Keypoint coordinate data:
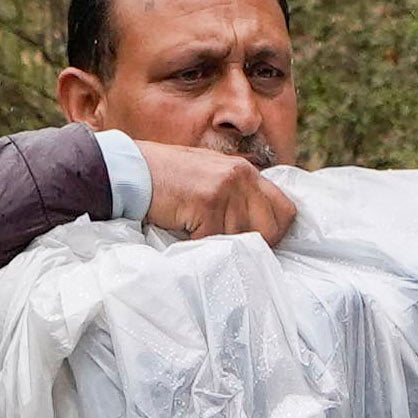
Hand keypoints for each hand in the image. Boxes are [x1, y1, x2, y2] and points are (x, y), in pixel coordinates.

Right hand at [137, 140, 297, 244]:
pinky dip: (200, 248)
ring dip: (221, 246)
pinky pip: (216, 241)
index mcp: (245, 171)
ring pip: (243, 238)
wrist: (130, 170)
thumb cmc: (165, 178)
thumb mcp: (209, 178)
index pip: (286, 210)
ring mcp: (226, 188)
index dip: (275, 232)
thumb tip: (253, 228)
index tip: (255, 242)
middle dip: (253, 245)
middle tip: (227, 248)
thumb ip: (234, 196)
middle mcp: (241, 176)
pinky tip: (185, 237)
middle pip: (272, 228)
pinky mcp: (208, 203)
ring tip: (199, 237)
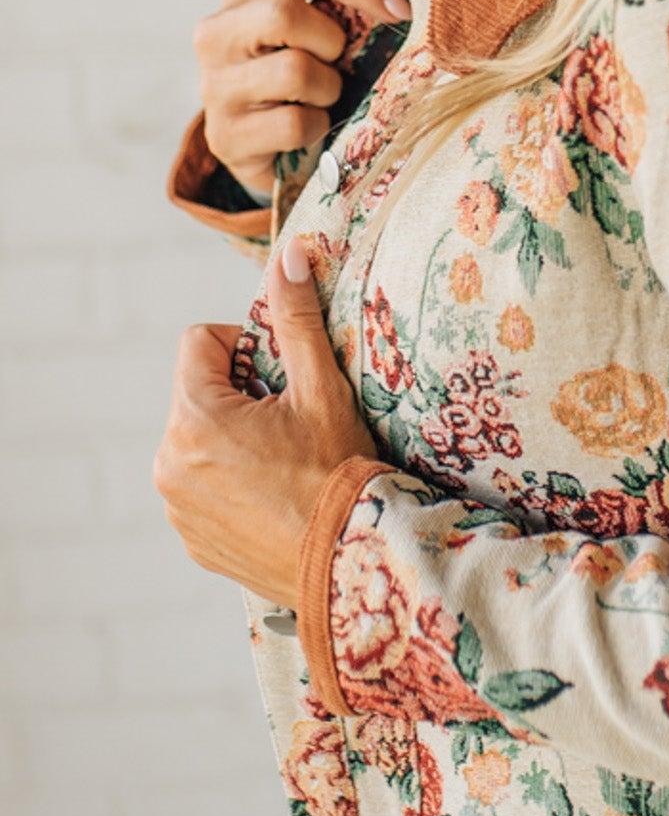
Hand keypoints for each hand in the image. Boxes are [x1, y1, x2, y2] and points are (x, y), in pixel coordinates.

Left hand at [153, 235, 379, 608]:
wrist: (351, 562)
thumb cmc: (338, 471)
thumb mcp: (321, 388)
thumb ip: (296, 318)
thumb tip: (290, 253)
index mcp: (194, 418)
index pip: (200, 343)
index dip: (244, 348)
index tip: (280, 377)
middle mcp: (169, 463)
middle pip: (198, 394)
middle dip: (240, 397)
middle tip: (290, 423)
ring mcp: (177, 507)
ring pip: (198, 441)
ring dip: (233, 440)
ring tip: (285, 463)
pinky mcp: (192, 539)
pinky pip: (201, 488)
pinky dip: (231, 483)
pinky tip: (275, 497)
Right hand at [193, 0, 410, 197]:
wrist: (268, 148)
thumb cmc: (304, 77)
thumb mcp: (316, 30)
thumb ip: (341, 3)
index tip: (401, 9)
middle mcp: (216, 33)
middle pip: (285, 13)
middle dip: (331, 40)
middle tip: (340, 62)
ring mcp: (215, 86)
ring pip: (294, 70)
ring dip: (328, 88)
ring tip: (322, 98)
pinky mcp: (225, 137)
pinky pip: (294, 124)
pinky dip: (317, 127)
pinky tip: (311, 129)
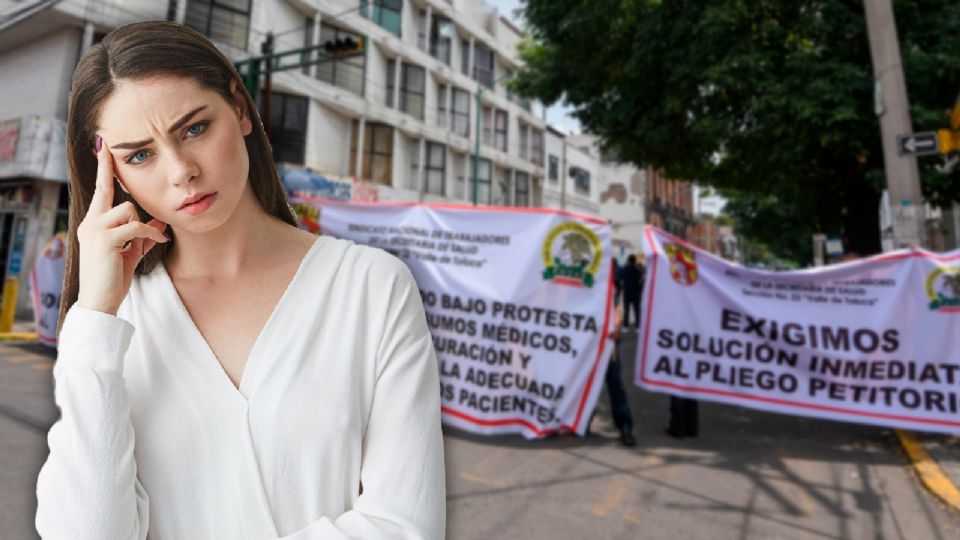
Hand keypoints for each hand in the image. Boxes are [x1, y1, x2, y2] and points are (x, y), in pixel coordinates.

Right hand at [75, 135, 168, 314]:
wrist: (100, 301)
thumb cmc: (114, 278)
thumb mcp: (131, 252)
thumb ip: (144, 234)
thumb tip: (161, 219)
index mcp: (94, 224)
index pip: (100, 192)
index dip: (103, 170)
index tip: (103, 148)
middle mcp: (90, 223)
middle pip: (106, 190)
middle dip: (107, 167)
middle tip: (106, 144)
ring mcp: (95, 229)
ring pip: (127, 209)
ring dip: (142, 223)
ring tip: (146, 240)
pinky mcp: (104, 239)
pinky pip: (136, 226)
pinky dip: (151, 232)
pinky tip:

Exercise – Set down every record exactly, without the pictures.

Exercise response –
Hand keypoints for each hand in the image. Boxes are [x1, y1, x2, y2] and points are (x, y), in pixel coordinates.

Right hand at [137, 140, 297, 244]:
pinky dip: (200, 248)
ring dip: (221, 246)
pinky pip: (216, 241)
index mcp: (245, 171)
ring pip: (243, 238)
wrist: (130, 170)
thumb cmc: (165, 178)
thumb mcp: (209, 178)
index pip: (286, 210)
ring mcp: (226, 188)
index dip: (275, 232)
thumb tip: (253, 228)
index tip: (255, 242)
middle dip: (253, 245)
middle tip: (227, 248)
thumb ip: (234, 196)
middle mcp: (241, 176)
pinky tip: (185, 237)
middle pip: (272, 228)
pinky mcp: (208, 203)
ring tip: (199, 237)
Hand keypoints for each hand in the image. Boxes are [x1, y1, x2, y2] and points are (x, y), in pixel coordinates.

Left hand at [153, 235, 379, 608]:
wrist: (351, 562)
thumb cmc: (338, 471)
thumb mcp: (321, 388)
thumb ip: (296, 318)
thumb tip: (290, 253)
index mcp: (194, 418)
index pip: (200, 343)
index dip: (244, 348)
index tip: (280, 377)
middle mcp: (169, 463)
middle pip: (198, 394)
middle dip: (240, 397)
middle tip: (290, 423)
ring mcp: (177, 507)
ring pip: (198, 441)
ring dip: (233, 440)
ring tip: (285, 463)
pinky mcp: (192, 539)
pinky pip: (201, 488)
pinky dip: (231, 483)
pinky tip: (275, 497)
Right hand at [193, 0, 410, 197]:
wrist: (268, 148)
thumb cmc: (304, 77)
thumb mcp: (316, 30)
thumb ip: (341, 3)
index tip: (401, 9)
middle mcp: (216, 33)
middle pip: (285, 13)
middle dip: (331, 40)
middle tip: (340, 62)
ring mcp: (215, 86)
ring pip: (294, 70)
ring dip: (328, 88)
ring tip: (322, 98)
pinky mcp: (225, 137)
pinky pip: (294, 124)
pinky dip: (317, 127)
pinky tip: (311, 129)
Hand keypoints for each hand in the image. Boxes are [x1, y1, x2, y2] and points are (x, y), in pixel coordinates.

Right hand at [75, 135, 168, 314]:
wrist: (100, 301)
thumb cmc: (114, 278)
thumb mcp: (131, 252)
thumb ip: (144, 234)
thumb tip: (161, 219)
index mcp: (94, 224)
index pip: (100, 192)
index dip: (103, 170)
index tip: (103, 148)
middle mcp: (90, 223)
middle pip: (106, 190)
middle dip: (107, 167)
middle tip: (106, 144)
ring mcp: (95, 229)
ring pip: (127, 209)
ring dip: (142, 223)
ring tip: (146, 240)
pinky mcp: (104, 239)
pinky pip: (136, 226)
pinky dip: (151, 232)
pinky tip:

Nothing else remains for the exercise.